# need heavy duty knife suggestion



## soesje (Dec 6, 2012)

hi guys

at my restaurant I bring my own knives, using my eden kanso aogami as my daily knife. 

its blue paper carbon steel......SHARP but not up to cracking lobsters and things like that. 

not that we do this daily but it brought me to the conclusion that I need an extra knife for this.

though I have a wusthof classic ikon, am not sure if that would withstand the job (8 inch chefs knife).

what other options are out there that you would recommend.

reckoning that I am in netherlands/ europe, so should be available here.

so far I have considered another wusthof, tojiro, MAC knife (which line?), global...

I would like it to be keeping a good edge after sharpening on japanese waterstones.

something that is not TOO high maintenance (rust sensitive like my above mentioned knife) 

budget 200 euro max.

any recommendations?


----------



## greenguy (Apr 12, 2010)

You might want to move this to the "Cooking Knife Reviews" forum, but since I'm already here...

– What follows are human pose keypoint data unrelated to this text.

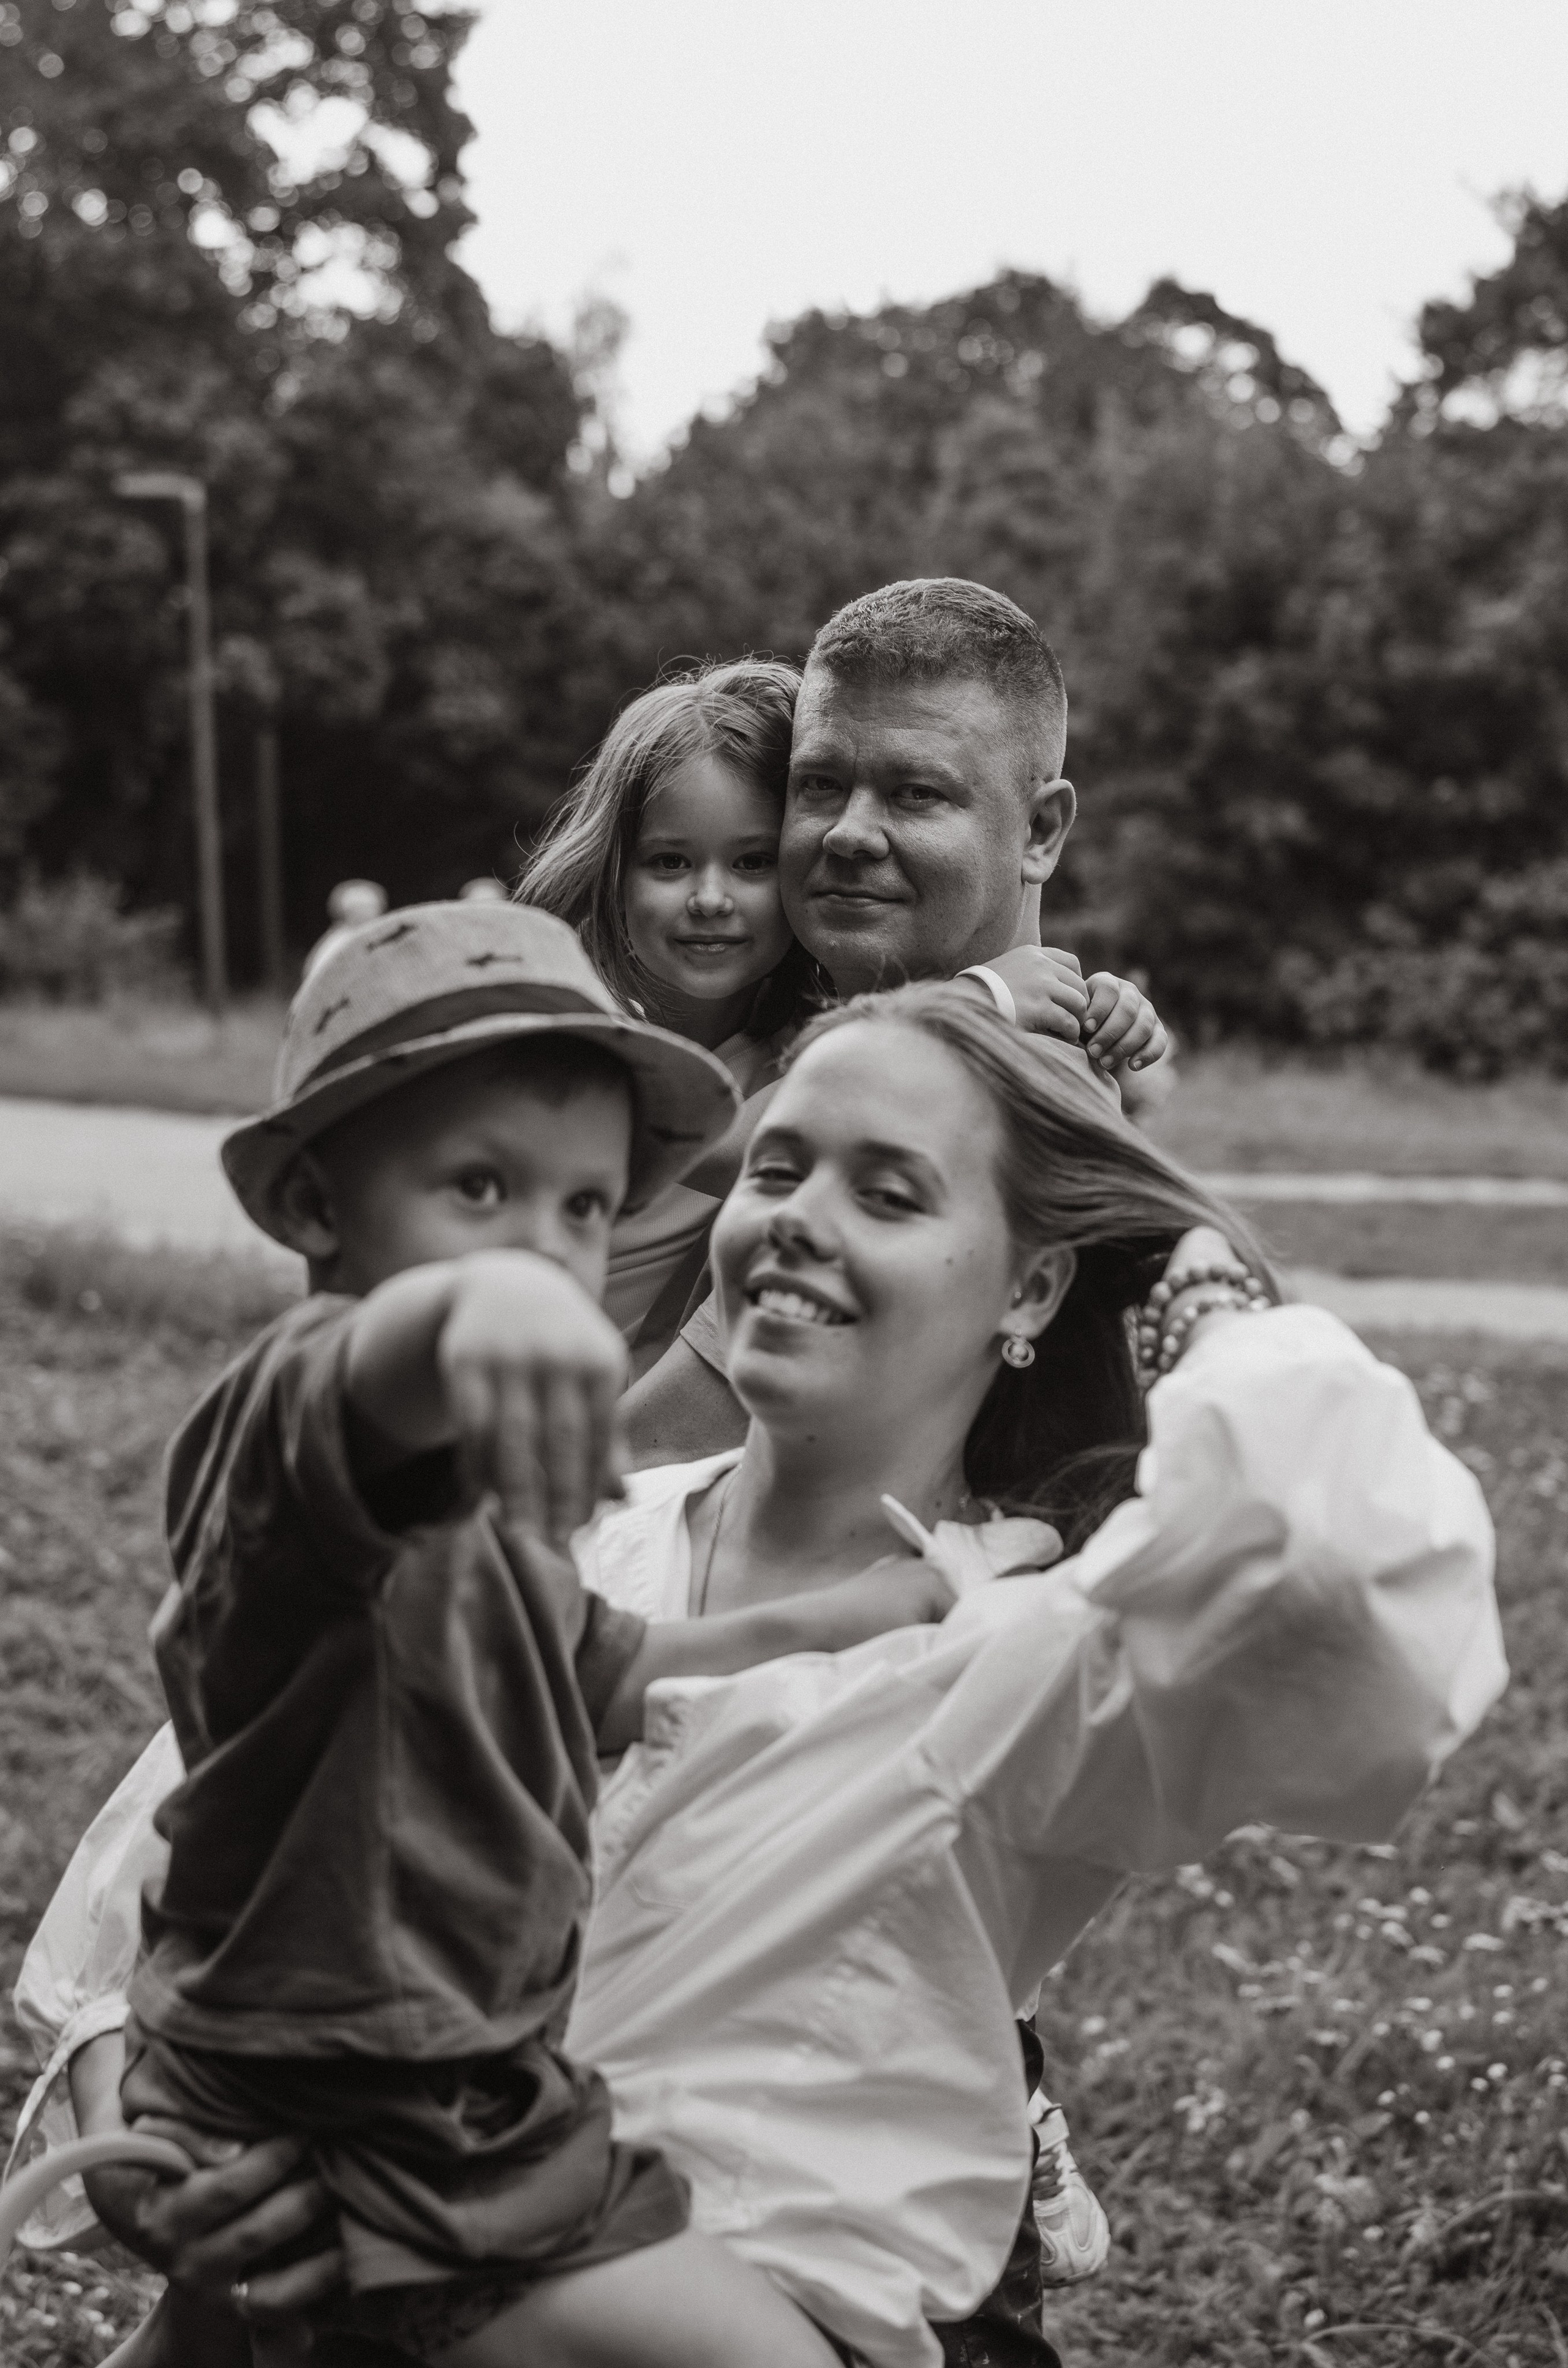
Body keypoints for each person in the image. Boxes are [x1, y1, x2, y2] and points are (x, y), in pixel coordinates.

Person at [9, 987, 1504, 2368]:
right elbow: (204, 1811)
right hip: (385, 2246)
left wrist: (1206, 1297)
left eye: (889, 1189)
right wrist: (196, 2166)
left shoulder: (1032, 1650)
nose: (794, 1220)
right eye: (775, 1169)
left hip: (737, 2311)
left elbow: (1349, 1595)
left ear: (1032, 1288)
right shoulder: (566, 1536)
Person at [28, 901, 966, 2368]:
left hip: (362, 2061)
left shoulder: (478, 1502)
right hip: (389, 2099)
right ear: (321, 1210)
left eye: (583, 1208)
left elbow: (600, 1666)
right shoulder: (304, 1426)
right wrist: (467, 1321)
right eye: (478, 1189)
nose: (543, 1248)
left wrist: (847, 1613)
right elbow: (371, 1378)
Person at [620, 578, 1167, 1466]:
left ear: (1040, 831)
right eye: (820, 786)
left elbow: (648, 1454)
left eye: (916, 794)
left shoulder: (966, 1092)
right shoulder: (833, 1029)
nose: (848, 833)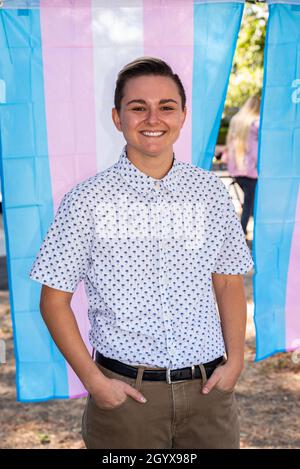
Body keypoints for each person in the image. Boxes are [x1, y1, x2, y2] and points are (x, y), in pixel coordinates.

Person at [29, 57, 254, 449]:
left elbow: (229, 281)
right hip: (126, 399)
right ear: (118, 117)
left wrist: (235, 361)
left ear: (183, 115)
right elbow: (53, 299)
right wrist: (95, 382)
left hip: (208, 395)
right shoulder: (86, 201)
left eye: (167, 106)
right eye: (138, 107)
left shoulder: (211, 193)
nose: (153, 117)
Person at [221, 96, 260, 236]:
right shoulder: (256, 123)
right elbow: (256, 150)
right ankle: (241, 233)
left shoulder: (237, 121)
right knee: (251, 204)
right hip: (251, 169)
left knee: (249, 203)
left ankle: (242, 232)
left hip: (236, 169)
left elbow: (229, 145)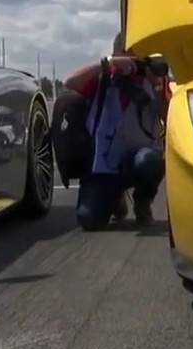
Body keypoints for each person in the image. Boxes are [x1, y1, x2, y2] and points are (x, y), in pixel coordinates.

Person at [62, 32, 169, 230]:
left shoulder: (154, 81)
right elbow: (70, 83)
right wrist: (108, 63)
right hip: (103, 164)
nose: (134, 62)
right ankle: (115, 197)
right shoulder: (103, 76)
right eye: (128, 54)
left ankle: (143, 201)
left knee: (151, 161)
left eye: (138, 55)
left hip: (139, 157)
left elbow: (169, 117)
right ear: (117, 52)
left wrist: (155, 85)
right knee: (89, 220)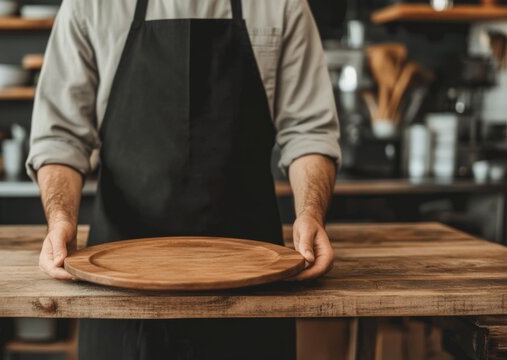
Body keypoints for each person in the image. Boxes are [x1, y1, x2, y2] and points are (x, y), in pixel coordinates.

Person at [27, 0, 341, 358]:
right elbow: (60, 138)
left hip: (255, 282)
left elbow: (309, 132)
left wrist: (311, 213)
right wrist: (60, 219)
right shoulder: (90, 6)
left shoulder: (282, 5)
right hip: (118, 284)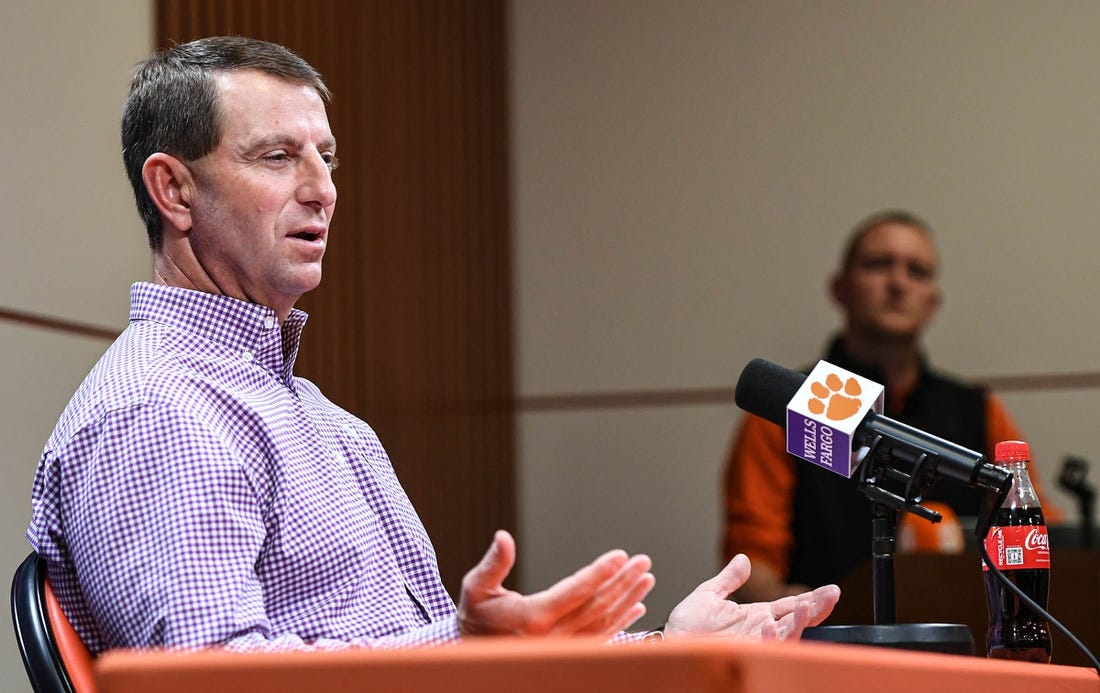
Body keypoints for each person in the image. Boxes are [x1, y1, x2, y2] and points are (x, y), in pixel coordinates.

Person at [26, 36, 838, 655]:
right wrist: (467, 644)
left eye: (328, 157)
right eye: (277, 157)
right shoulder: (156, 410)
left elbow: (431, 656)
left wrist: (666, 651)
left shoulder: (317, 415)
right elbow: (211, 676)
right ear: (172, 189)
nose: (322, 188)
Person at [721, 210, 1061, 603]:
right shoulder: (787, 408)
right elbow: (750, 576)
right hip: (830, 652)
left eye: (917, 271)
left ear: (933, 302)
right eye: (879, 264)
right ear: (840, 288)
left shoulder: (979, 409)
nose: (898, 283)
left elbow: (1042, 535)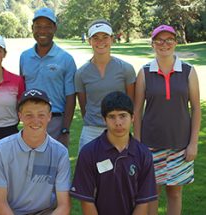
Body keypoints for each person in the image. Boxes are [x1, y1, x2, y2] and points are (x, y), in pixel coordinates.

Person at [133, 25, 201, 215]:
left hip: (180, 144)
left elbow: (196, 109)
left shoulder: (188, 71)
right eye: (159, 40)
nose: (164, 44)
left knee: (175, 193)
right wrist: (137, 144)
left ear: (176, 43)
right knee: (152, 193)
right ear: (153, 44)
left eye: (169, 40)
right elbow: (137, 111)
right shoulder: (144, 72)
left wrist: (193, 143)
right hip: (150, 145)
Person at [0, 88, 71, 215]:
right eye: (29, 115)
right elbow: (0, 202)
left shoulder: (60, 153)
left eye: (41, 115)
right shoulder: (1, 149)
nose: (35, 120)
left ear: (49, 116)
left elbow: (64, 205)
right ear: (20, 116)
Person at [70, 91, 157, 214]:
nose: (118, 123)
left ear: (132, 117)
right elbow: (86, 201)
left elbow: (143, 201)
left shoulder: (143, 154)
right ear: (104, 119)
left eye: (122, 116)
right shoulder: (89, 153)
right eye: (112, 116)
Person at [75, 19, 136, 151]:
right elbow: (84, 105)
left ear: (112, 39)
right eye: (95, 38)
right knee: (88, 169)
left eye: (105, 37)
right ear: (89, 41)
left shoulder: (126, 69)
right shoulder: (81, 73)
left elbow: (131, 103)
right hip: (91, 130)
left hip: (118, 128)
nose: (100, 41)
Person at [20, 7, 77, 147]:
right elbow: (22, 89)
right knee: (29, 166)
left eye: (47, 26)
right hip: (30, 121)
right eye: (38, 26)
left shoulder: (66, 59)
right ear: (32, 28)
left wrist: (65, 129)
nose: (42, 31)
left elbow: (71, 97)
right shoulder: (24, 57)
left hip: (55, 122)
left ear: (55, 28)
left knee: (54, 167)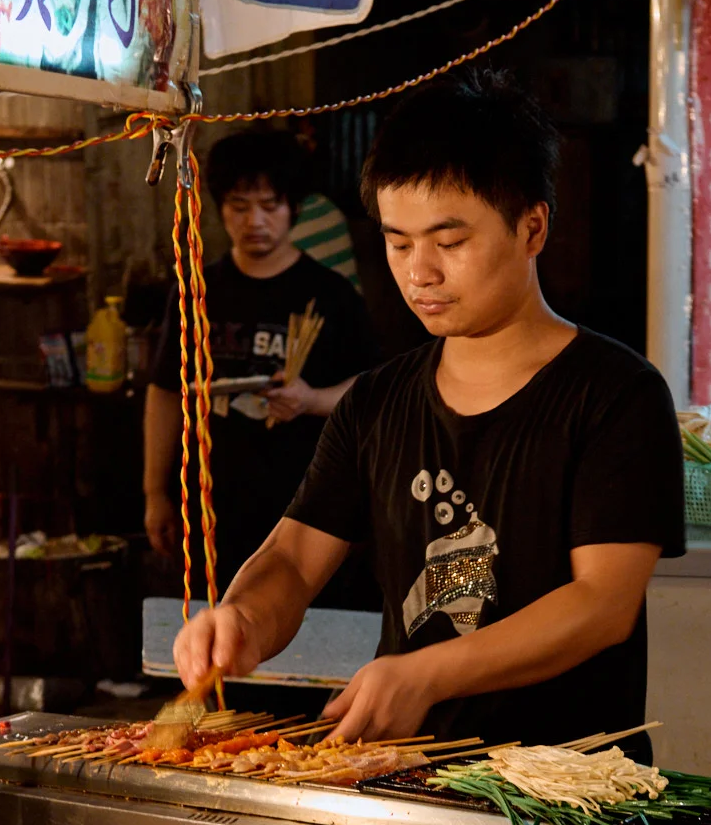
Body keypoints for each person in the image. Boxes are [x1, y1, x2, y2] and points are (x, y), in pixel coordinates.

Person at [170, 70, 683, 749]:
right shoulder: (376, 403)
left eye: (450, 242)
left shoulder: (617, 395)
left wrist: (427, 674)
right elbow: (293, 560)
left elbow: (602, 605)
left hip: (572, 796)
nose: (420, 273)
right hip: (410, 789)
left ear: (532, 228)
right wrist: (242, 618)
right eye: (399, 242)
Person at [144, 127, 376, 605]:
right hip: (210, 504)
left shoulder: (331, 295)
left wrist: (312, 400)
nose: (255, 221)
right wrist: (154, 492)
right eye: (239, 206)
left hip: (305, 509)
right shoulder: (194, 292)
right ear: (220, 208)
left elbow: (371, 393)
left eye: (270, 206)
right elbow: (168, 392)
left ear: (292, 207)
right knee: (217, 640)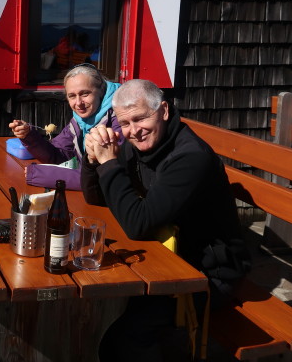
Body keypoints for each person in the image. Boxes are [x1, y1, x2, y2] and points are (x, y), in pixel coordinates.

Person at [81, 79, 250, 362]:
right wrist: (91, 160)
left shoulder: (189, 157)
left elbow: (138, 224)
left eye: (140, 118)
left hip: (208, 274)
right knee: (95, 307)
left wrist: (109, 164)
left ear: (164, 111)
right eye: (125, 124)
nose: (133, 131)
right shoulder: (143, 144)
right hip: (166, 256)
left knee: (123, 329)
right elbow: (96, 199)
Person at [8, 63, 121, 190]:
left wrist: (38, 174)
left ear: (101, 90)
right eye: (72, 96)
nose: (78, 103)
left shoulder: (122, 119)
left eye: (85, 94)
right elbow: (58, 155)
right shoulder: (80, 121)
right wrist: (28, 135)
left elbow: (100, 178)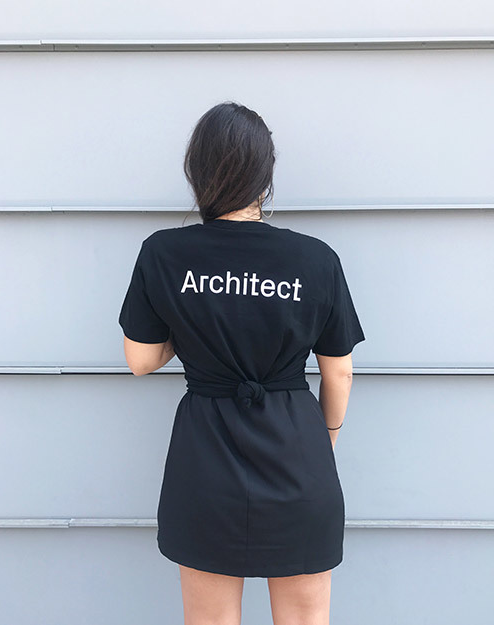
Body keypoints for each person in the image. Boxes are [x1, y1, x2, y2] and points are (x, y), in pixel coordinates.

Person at [118, 101, 365, 625]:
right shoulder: (316, 258)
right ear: (265, 177)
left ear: (197, 171)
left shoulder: (164, 253)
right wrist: (326, 440)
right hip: (297, 448)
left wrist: (195, 329)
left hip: (205, 456)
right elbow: (338, 370)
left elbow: (140, 360)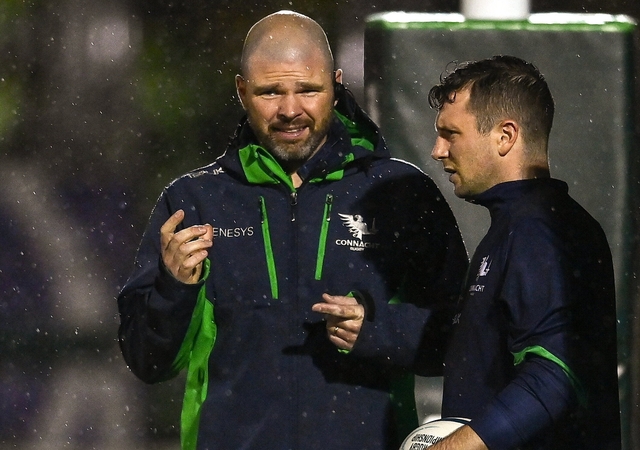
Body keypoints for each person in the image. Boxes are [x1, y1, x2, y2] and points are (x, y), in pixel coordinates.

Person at [117, 11, 468, 450]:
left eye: (308, 90)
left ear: (337, 86)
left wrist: (380, 330)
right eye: (269, 92)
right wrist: (173, 288)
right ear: (242, 90)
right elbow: (147, 361)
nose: (289, 110)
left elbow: (464, 341)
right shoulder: (193, 200)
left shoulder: (401, 193)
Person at [425, 55, 621, 450]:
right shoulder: (518, 224)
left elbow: (554, 375)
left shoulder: (539, 228)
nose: (437, 150)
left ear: (505, 136)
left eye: (451, 134)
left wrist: (450, 448)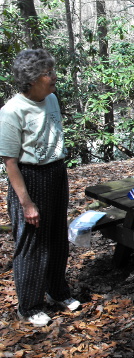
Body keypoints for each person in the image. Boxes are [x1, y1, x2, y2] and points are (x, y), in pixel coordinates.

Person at [0, 49, 80, 327]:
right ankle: (29, 306)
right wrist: (27, 203)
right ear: (32, 79)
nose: (53, 77)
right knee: (32, 244)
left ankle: (57, 291)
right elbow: (10, 162)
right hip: (30, 177)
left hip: (56, 172)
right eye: (48, 73)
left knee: (57, 236)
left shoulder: (52, 99)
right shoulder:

Your Ikon will probably work.  It's a fairly hefty forged German steel knife with a hardness around 58, which is a tad higher than most other forged German knives, but not high enough to be prone too chipping, although I've never used one so I'm just going by the characteristics on paper.

If you are still planning on using your current knife as your go-to for everything but the heaviest tasks like cracking lobsters or splitting chickens then I, as I'm sure many others would, recommend a Forschner Victorinox.  The Firbox is about $40 usd for a 10" and is a standard in many commercial kitchens and is probably the best knife in the price range.  It's not going to take and hold an edge like blue steel, but it'll get pretty sharp and it's durable.  Plus, since it's so cheap it's not a tragedy if something happens to it.  I use one as my beater knife and sharpen it on a 1k then 4k water stone with good results.


----------



## jordandid (Dec 30, 2012)

Check out Deba style knives, they're amazing Japanese knives built exactly for the purpose of going through bones and such plus they are nice and heavy and keep an amazing edge.


----------